Industry discussion emerges around testing

While the reports focus on imported honey, Australian Honey Bee Industry Council’s executive director Trevor Weatherhead said there is a broader local discussion emerging within the industry about the reliability of NMR testing.

“This will have ramifications for the whole industry — people will associate honey and not distinguish between what’s imported and what’s Australian,” he told SmartCompany.

In its rejection of the NMR testing method used as the basis for Monday’s media reports, Capilano Honey Limited managing director Ben McKee said he is confident all the company’s Allowrie products only contained pure honey.

“There is no consensus view from across the industry about the reliability of the NMR test,” McKee said in a statement.

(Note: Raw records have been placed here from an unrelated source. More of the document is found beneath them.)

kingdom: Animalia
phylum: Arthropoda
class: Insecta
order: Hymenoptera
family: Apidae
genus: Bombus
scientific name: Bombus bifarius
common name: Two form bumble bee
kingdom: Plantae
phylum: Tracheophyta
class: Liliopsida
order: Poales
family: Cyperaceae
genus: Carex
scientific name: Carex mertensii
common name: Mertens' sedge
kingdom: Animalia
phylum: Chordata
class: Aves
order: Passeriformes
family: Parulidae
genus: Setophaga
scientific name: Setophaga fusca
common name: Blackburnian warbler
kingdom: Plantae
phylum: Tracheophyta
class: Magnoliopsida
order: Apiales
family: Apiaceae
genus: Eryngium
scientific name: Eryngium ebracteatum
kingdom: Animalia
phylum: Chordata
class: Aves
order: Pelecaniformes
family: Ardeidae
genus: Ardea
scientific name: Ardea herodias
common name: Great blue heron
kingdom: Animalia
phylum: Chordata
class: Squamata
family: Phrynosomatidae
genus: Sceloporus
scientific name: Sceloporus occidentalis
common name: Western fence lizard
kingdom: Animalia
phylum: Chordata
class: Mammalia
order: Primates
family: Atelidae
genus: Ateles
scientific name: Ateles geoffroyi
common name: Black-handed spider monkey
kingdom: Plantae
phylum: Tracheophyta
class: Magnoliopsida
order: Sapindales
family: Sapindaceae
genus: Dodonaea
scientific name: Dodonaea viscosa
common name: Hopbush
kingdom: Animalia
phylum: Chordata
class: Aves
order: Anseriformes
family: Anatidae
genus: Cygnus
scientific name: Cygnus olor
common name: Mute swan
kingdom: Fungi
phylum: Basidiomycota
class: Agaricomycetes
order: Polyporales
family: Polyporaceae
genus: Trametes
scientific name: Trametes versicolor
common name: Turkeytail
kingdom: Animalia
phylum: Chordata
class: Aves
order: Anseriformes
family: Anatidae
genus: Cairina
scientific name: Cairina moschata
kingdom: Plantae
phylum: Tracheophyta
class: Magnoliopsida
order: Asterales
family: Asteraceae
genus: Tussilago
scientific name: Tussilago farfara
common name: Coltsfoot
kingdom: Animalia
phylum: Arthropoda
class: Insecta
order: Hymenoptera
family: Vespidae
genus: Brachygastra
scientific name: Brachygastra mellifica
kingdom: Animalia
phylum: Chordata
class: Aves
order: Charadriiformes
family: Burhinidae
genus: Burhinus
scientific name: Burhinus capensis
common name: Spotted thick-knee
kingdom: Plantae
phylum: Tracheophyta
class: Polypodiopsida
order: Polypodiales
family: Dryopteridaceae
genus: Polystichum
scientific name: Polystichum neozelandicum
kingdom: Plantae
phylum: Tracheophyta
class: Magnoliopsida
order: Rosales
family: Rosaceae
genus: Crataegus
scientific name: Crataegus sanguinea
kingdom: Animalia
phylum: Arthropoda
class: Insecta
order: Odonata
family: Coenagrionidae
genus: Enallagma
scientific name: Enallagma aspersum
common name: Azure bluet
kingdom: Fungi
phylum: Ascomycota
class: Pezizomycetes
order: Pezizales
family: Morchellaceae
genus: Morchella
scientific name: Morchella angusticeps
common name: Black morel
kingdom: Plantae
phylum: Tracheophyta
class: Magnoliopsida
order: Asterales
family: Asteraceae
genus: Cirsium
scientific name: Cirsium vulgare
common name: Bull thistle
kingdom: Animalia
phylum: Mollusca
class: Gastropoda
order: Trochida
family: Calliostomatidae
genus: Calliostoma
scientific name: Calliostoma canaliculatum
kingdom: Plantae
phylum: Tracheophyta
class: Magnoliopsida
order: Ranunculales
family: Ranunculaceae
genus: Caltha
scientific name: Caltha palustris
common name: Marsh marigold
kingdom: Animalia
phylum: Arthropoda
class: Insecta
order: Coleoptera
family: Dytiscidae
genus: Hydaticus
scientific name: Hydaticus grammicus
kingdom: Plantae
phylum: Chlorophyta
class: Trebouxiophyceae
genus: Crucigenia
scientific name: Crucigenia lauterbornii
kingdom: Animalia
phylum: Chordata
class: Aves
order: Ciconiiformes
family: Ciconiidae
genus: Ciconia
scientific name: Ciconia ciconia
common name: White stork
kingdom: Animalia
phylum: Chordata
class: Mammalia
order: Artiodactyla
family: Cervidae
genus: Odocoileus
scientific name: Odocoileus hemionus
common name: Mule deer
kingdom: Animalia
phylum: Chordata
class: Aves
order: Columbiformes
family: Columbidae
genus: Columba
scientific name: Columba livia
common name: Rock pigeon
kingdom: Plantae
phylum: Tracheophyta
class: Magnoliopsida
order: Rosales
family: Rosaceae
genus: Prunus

Capilano said it had found NMR results to be inconsistent between batches and different laboratories assessing the same sample.

But NMR testing has gained traction globally in recent years, with pressure building on local regulators to ditch its current C4 testing and adopt NMR.

Weatherhead says he has written to the government about the use of NMR testing, and implored members of the public to look at country of origin labelling.

Beechworth Honey’s Jodie Goldsworthy believes the Australian government needs to introduce modern testing methods for the sector and imports from high risk countries should be temporarily banned “until a robust testing regime is in place”.

“Bees pollinate two thirds of Australia’s fresh produce. The fact is that the importation of fake honey has contributed to hive and beekeeping numbers falling by 25 percent in the last decade,” she said.

“We need Australians to spread the word and help on our quest to protect the good reputation of genuine Australian honey and in doing so, help our country’s bees and long-term food security!”

Ben Moore echoes that sentiment, expressing optimism that as consumers increasingly preference quality, local products, alternative paths-to-market will continue to boom.

“This will really create awareness among general consumers to become more mindful.”